Search code examples
memory-leaksd

How to fix D "memory leaks"


So I've been searching for a solution to this problem for some time. I've written a program to take data from two separate text files, parse it, and output to another text file and an ARFF file for analysis by Weka. The problem I'm running into is that the function I wrote to handle the data read and parsing operations doesn't de-allocate memory properly. Every successive call uses an additional 100MB or so and I need call this function over 60 times over the course of the function. Is there a way to force D to de-allocate memory, with respect to arrays, dynamic arrays, and associative arrays in particular?

An example of my problem:

struct Datum {
     string Foo;
     int Bar;
} 

Datum[] Collate() {
    Datum[] data;
    int[] userDataSet;
    int[string] secondarySet;
    string[] raw = splitLines(readText(readFile)).dup;

    foreach (r; raw) {
        userDataSet ~= parse(r);
        secondarySet[r.split(",").dup] = parseSomeOtherWay(r);
    }

    data = doSomeOtherCalculation(userDataSet, secondarySet);

    return data;
}

Solution

  • Are the strings in the returned data still pointing inside the original text file?
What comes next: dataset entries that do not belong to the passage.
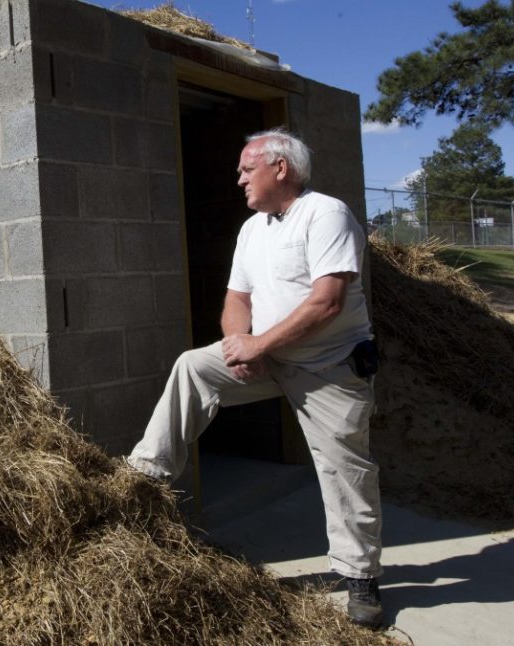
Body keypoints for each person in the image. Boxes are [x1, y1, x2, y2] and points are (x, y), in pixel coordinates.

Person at [126, 128, 384, 629]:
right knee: (194, 367)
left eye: (247, 168)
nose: (239, 177)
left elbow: (327, 301)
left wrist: (260, 344)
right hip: (269, 358)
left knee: (344, 471)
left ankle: (360, 578)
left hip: (328, 368)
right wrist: (238, 346)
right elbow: (237, 300)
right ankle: (144, 477)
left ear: (280, 168)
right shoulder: (253, 228)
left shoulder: (326, 214)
    Array slicing operations in D do not make a copy of the data - instead, they just store a pointer and length. This also applies to splitLines, split, and possibly to doSomeOtherCalculation. This means that as long as a substring of the original file text exists anywhere in the program, the entire file's contents cannot be freed.

    If the data you're returning is only a small fraction of the size of the text file you're reading, you can use .dup to make a copy of the string. This will prevent the small strings from pinning the entire file's contents in memory.